M cells in the rabbit palatine tonsil: the distribution, spatial arrangement and membrane subdomains as defined by confocal lectin histochemistry.

Abstract

The crypt epithelium of the palatine tonsil contains M cells that play an important role in the uptake of luminal antigens to initiate immune responses. To study the close interaction of M cells, squamous epithelial cells and lymphocytes we used confocal laser scanning microscopy and the lectin from Ulex europaeus (UEA-I), which selectively labels rabbit tonsillar M cells. Confocal serial sections and synthetic section planes showed that the M cells comprise up to 35% of the epithelial cells in the tonsil crypt and completely engulf clusters of two to eight lymphocytes with their apical cytoplasm.

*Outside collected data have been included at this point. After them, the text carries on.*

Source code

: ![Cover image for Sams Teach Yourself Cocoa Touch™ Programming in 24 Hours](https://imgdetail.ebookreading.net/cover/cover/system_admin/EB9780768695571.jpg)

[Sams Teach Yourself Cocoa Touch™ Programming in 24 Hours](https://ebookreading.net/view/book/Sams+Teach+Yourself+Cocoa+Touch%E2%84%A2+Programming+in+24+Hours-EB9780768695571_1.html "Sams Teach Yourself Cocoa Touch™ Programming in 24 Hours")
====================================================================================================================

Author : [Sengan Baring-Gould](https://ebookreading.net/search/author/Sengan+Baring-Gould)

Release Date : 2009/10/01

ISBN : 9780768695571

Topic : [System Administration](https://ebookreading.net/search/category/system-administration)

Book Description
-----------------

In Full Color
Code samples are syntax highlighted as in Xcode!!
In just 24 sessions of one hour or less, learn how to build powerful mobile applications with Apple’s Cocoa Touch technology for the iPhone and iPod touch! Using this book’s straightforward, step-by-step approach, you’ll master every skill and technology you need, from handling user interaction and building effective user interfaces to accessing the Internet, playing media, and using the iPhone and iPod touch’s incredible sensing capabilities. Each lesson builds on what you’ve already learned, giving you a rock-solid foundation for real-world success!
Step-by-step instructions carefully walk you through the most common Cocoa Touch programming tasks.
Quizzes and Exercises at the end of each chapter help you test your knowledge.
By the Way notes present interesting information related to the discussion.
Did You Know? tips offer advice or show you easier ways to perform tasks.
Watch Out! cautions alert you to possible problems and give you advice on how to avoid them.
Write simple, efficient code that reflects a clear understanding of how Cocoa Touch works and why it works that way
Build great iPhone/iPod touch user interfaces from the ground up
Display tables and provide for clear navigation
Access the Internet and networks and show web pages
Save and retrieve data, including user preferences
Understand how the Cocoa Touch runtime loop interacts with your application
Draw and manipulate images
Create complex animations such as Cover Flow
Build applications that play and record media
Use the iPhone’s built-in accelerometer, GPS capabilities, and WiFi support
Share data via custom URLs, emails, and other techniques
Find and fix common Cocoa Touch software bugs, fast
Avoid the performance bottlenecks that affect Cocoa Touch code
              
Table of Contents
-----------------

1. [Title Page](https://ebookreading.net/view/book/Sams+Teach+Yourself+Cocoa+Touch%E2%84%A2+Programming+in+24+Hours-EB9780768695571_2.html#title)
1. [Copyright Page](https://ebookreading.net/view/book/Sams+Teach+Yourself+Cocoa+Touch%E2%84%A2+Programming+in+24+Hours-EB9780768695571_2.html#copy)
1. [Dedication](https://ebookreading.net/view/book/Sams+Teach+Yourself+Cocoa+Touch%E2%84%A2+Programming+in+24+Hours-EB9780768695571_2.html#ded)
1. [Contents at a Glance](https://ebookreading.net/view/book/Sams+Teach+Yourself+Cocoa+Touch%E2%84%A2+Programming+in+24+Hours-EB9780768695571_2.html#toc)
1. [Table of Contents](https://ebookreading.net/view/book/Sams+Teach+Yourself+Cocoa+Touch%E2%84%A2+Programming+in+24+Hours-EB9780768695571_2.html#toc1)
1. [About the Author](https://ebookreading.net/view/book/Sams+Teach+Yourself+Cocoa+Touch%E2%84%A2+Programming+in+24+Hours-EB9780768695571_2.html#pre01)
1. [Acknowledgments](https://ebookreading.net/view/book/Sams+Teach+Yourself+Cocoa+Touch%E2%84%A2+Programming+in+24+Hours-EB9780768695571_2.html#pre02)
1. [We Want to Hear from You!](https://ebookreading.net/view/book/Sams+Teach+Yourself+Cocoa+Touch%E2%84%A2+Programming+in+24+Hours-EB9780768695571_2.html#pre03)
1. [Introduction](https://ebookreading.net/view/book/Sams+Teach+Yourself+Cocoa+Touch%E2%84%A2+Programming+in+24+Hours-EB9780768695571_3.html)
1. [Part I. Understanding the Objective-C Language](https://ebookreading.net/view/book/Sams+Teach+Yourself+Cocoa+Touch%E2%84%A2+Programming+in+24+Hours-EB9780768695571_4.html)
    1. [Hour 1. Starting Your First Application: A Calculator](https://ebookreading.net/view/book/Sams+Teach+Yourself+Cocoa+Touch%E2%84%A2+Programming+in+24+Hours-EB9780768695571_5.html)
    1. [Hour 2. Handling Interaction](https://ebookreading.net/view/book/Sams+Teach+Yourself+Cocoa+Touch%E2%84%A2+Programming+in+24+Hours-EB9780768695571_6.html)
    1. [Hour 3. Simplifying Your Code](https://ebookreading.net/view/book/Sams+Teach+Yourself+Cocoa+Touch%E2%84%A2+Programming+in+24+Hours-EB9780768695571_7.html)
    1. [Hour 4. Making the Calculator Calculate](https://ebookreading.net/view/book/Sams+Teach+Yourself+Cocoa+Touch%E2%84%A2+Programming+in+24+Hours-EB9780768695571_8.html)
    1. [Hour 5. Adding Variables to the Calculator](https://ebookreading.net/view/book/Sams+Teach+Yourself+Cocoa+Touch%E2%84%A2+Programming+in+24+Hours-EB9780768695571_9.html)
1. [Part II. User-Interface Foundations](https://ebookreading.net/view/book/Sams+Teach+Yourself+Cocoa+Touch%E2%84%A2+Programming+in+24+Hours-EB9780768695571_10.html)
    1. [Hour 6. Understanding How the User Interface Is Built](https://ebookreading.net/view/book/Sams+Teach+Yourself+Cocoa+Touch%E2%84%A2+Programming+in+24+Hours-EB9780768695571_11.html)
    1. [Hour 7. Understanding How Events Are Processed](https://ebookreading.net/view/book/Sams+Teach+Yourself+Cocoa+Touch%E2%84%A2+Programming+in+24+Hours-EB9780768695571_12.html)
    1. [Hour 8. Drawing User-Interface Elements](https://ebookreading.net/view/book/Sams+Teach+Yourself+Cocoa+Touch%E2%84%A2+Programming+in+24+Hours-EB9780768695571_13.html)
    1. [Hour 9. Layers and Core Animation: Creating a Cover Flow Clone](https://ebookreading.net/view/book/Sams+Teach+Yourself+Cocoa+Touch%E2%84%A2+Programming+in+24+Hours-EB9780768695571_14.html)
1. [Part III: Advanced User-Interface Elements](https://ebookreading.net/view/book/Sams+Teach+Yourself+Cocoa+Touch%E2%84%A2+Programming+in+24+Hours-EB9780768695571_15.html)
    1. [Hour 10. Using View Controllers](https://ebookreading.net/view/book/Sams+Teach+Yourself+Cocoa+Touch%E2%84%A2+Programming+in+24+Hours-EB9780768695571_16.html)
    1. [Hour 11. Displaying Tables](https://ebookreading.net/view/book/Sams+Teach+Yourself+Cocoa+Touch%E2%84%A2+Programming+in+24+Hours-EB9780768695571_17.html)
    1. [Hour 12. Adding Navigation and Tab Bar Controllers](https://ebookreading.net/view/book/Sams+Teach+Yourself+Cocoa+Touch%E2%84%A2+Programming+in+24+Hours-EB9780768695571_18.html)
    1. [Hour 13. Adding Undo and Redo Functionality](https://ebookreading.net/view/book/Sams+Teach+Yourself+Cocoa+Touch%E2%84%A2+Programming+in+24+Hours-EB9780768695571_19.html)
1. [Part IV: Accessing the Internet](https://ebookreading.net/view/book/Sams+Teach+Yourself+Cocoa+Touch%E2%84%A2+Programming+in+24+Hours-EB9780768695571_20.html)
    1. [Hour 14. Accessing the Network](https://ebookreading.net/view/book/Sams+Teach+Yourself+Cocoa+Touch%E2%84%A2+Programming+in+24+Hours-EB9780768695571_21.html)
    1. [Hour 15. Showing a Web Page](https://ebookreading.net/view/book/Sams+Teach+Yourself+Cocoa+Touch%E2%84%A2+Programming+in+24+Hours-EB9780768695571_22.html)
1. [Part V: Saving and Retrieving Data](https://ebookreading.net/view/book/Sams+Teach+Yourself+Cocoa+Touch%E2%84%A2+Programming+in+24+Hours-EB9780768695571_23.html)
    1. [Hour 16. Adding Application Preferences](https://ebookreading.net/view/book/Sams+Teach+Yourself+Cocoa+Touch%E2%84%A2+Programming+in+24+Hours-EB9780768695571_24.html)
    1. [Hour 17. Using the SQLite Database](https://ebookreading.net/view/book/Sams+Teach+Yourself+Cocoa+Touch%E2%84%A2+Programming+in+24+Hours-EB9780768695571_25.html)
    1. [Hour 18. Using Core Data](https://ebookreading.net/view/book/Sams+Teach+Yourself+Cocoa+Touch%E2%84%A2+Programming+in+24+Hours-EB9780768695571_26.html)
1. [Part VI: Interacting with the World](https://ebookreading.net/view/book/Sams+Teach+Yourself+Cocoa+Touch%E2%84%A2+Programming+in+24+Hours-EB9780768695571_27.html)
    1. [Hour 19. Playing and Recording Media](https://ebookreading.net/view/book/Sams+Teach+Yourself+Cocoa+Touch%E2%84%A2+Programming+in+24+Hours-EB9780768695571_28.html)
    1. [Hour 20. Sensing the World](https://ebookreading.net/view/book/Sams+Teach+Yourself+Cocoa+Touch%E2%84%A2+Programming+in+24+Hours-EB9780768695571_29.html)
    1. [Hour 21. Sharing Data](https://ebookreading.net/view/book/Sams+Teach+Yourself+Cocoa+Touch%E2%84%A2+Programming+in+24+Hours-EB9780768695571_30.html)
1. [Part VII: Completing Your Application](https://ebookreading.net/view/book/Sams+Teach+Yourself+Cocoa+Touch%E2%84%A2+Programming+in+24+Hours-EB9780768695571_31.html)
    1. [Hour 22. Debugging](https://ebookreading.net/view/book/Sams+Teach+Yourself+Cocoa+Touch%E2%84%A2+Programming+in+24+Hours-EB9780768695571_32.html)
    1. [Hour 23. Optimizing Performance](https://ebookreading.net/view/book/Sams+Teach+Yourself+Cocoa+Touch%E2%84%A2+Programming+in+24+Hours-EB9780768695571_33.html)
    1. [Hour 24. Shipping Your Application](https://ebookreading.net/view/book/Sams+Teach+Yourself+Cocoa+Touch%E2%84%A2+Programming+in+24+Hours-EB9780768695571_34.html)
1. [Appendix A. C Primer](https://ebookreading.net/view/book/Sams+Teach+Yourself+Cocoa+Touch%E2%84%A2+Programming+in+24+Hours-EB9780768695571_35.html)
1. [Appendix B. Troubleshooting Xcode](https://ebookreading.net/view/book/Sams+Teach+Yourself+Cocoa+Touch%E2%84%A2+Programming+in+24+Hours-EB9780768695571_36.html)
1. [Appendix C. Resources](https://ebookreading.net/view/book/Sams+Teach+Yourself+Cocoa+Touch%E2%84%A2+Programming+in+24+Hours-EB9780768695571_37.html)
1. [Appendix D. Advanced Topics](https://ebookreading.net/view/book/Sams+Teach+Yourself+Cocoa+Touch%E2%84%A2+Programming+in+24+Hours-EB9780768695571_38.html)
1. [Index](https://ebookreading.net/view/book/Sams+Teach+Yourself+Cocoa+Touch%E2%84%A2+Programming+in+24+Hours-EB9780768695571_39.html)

These lymphocytes lie in a pocket of the M cell's basolateral membrane that invaginates from one of the lateral aspects and forms a tunnel-like opening. Therefore, the tonsillar M cells closely resemble the M cells of the small and large intestines in their spatial structure, and likewise maintain an intraepithelial compartment for the interaction of lymphocytes, macrophages and antigens. The UEA-I bound intensely to the apical membrane of the M cells and to transcytotic vesicles in the apical cytoplasm. The pocket membrane bound the UEA-I more avidly than the remaining basolateral membrane, suggesting that the basolateral membrane of M cells is subdivided into membrane domains with different compositions of glycoconjugates.